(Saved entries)
- Opening Delimiter -
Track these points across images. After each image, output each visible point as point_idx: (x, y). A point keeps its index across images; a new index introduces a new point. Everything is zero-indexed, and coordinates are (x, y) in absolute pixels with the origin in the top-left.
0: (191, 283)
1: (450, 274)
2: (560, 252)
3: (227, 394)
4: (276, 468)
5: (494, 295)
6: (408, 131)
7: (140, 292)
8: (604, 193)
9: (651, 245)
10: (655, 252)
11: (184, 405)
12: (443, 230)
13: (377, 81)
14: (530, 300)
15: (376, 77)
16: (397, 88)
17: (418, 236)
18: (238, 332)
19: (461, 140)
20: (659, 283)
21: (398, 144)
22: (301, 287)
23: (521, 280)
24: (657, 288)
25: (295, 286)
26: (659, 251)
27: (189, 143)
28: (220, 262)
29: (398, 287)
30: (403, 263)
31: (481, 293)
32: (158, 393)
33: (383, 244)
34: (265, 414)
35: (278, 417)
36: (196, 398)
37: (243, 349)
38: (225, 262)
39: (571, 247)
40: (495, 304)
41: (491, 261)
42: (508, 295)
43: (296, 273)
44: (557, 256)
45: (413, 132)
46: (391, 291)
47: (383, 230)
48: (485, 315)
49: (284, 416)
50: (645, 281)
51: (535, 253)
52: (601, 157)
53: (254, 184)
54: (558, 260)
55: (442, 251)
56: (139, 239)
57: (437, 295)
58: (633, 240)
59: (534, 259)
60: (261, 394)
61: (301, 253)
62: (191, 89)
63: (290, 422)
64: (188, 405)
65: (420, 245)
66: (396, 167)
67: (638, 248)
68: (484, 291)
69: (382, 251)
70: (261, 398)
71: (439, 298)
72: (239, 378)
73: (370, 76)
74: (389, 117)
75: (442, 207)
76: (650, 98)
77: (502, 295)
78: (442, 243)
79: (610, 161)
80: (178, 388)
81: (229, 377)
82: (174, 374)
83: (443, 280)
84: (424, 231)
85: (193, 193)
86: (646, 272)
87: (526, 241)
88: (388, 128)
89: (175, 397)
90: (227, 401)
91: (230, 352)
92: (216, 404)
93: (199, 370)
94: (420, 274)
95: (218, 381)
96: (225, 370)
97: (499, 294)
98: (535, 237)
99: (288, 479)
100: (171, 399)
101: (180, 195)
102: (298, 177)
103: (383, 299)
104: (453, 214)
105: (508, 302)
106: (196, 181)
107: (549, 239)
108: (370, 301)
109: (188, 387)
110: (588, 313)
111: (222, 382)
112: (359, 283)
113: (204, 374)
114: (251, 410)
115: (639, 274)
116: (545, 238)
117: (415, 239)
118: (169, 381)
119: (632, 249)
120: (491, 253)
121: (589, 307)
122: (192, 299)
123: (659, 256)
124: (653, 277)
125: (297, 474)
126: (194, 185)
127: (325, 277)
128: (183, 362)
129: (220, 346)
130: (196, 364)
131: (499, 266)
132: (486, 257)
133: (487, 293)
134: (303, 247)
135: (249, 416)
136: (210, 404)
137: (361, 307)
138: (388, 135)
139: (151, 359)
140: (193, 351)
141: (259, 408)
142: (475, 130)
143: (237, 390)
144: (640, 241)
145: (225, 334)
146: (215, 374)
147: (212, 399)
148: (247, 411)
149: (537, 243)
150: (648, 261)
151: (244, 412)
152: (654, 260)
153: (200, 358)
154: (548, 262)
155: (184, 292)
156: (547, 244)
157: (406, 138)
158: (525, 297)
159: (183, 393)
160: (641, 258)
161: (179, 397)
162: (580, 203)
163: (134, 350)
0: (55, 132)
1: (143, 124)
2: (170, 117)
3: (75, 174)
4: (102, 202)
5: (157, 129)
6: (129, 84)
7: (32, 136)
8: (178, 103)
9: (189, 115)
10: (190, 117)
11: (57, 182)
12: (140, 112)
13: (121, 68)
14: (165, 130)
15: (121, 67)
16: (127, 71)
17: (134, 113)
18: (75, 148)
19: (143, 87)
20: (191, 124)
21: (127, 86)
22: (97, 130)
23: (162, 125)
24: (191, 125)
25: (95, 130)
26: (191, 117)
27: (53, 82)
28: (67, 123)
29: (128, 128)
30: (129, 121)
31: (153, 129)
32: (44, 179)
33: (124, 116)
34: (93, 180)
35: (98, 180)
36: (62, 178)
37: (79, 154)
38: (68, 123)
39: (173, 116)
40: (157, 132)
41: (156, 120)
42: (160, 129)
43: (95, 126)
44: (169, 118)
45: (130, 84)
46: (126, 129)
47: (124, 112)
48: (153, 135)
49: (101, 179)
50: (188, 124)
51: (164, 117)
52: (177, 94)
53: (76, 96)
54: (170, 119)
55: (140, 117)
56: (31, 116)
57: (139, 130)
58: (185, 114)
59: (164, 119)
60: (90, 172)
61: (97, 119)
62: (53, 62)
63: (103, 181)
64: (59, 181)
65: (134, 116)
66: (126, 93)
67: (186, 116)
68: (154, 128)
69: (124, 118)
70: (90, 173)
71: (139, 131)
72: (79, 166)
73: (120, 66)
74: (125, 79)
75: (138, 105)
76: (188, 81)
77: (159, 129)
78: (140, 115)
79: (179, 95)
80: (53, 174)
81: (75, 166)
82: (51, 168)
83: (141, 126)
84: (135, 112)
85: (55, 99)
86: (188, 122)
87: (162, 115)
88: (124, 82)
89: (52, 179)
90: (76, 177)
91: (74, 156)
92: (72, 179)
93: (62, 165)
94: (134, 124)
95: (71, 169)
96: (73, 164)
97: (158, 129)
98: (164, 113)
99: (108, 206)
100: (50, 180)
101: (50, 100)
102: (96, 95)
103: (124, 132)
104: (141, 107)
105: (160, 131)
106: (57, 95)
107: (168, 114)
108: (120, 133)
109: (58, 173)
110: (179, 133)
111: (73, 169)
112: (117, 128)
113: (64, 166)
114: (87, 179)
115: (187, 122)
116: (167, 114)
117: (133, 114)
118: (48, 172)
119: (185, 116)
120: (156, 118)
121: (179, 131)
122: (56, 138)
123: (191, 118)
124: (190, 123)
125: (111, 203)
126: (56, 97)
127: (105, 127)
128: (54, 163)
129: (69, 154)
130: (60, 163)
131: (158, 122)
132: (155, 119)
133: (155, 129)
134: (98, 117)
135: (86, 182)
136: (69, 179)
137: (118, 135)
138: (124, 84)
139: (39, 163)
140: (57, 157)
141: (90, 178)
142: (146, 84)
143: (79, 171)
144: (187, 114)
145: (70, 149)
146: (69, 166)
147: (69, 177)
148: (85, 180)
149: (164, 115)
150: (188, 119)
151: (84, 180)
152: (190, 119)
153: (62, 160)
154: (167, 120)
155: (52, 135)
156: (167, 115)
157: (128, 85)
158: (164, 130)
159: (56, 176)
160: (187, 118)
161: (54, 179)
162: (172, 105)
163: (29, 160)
- Closing Delimiter -
* **What this task involves**
From the line that has "1: (450, 274)" through the line that has "22: (301, 287)", copy every line exactly as it appears above, and leave out all others.

* **Exercise result**
1: (450, 274)
2: (560, 252)
3: (227, 394)
4: (276, 468)
5: (494, 295)
6: (408, 131)
7: (140, 292)
8: (604, 193)
9: (651, 245)
10: (655, 252)
11: (184, 405)
12: (443, 230)
13: (377, 81)
14: (530, 300)
15: (376, 77)
16: (397, 88)
17: (418, 236)
18: (238, 332)
19: (461, 140)
20: (659, 283)
21: (398, 144)
22: (301, 287)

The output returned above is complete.